[Collected data]
****************************************

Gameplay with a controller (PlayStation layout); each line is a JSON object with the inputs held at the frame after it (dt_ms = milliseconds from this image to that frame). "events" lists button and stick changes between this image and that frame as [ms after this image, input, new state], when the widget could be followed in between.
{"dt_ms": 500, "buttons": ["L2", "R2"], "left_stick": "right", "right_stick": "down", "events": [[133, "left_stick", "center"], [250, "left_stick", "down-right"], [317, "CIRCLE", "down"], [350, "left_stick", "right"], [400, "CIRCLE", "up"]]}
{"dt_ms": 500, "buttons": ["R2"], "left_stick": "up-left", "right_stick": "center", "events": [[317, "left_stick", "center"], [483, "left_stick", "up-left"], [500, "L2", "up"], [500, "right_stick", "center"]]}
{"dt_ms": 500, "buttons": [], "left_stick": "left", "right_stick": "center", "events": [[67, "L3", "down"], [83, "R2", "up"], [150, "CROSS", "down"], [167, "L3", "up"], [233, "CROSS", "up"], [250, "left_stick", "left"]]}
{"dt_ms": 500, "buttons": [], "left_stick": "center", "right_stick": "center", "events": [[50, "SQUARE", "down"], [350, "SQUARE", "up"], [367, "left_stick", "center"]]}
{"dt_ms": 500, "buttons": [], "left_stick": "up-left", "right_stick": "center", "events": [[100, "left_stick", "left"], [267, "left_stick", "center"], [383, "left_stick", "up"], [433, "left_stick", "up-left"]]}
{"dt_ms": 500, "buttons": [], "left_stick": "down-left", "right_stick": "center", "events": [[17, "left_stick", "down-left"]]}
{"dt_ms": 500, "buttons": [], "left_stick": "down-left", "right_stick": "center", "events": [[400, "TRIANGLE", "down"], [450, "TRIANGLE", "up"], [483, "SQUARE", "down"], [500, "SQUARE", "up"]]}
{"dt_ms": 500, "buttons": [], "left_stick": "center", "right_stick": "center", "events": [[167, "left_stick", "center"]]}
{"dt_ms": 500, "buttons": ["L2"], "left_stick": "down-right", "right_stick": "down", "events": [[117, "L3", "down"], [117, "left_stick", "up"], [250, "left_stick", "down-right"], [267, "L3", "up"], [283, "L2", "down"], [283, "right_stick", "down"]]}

****************************************

= Directions =
Please give all of the entries again, exactly as written.

= Expected answer =
Gameplay with a controller (PlayStation layout); each line is a JSON object with the inputs held at the frame after it (dt_ms = milliseconds from this image to that frame). "events" lists button and stick changes between this image and that frame as [ms after this image, input, new state], when the widget could be followed in between.
{"dt_ms": 500, "buttons": ["L2", "R2"], "left_stick": "right", "right_stick": "down", "events": [[133, "left_stick", "center"], [250, "left_stick", "down-right"], [317, "CIRCLE", "down"], [350, "left_stick", "right"], [400, "CIRCLE", "up"]]}
{"dt_ms": 500, "buttons": ["R2"], "left_stick": "up-left", "right_stick": "center", "events": [[317, "left_stick", "center"], [483, "left_stick", "up-left"], [500, "L2", "up"], [500, "right_stick", "center"]]}
{"dt_ms": 500, "buttons": [], "left_stick": "left", "right_stick": "center", "events": [[67, "L3", "down"], [83, "R2", "up"], [150, "CROSS", "down"], [167, "L3", "up"], [233, "CROSS", "up"], [250, "left_stick", "left"]]}
{"dt_ms": 500, "buttons": [], "left_stick": "center", "right_stick": "center", "events": [[50, "SQUARE", "down"], [350, "SQUARE", "up"], [367, "left_stick", "center"]]}
{"dt_ms": 500, "buttons": [], "left_stick": "up-left", "right_stick": "center", "events": [[100, "left_stick", "left"], [267, "left_stick", "center"], [383, "left_stick", "up"], [433, "left_stick", "up-left"]]}
{"dt_ms": 500, "buttons": [], "left_stick": "down-left", "right_stick": "center", "events": [[17, "left_stick", "down-left"]]}
{"dt_ms": 500, "buttons": [], "left_stick": "down-left", "right_stick": "center", "events": [[400, "TRIANGLE", "down"], [450, "TRIANGLE", "up"], [483, "SQUARE", "down"], [500, "SQUARE", "up"]]}
{"dt_ms": 500, "buttons": [], "left_stick": "center", "right_stick": "center", "events": [[167, "left_stick", "center"]]}
{"dt_ms": 500, "buttons": ["L2"], "left_stick": "down-right", "right_stick": "down", "events": [[117, "L3", "down"], [117, "left_stick", "up"], [250, "left_stick", "down-right"], [267, "L3", "up"], [283, "L2", "down"], [283, "right_stick", "down"]]}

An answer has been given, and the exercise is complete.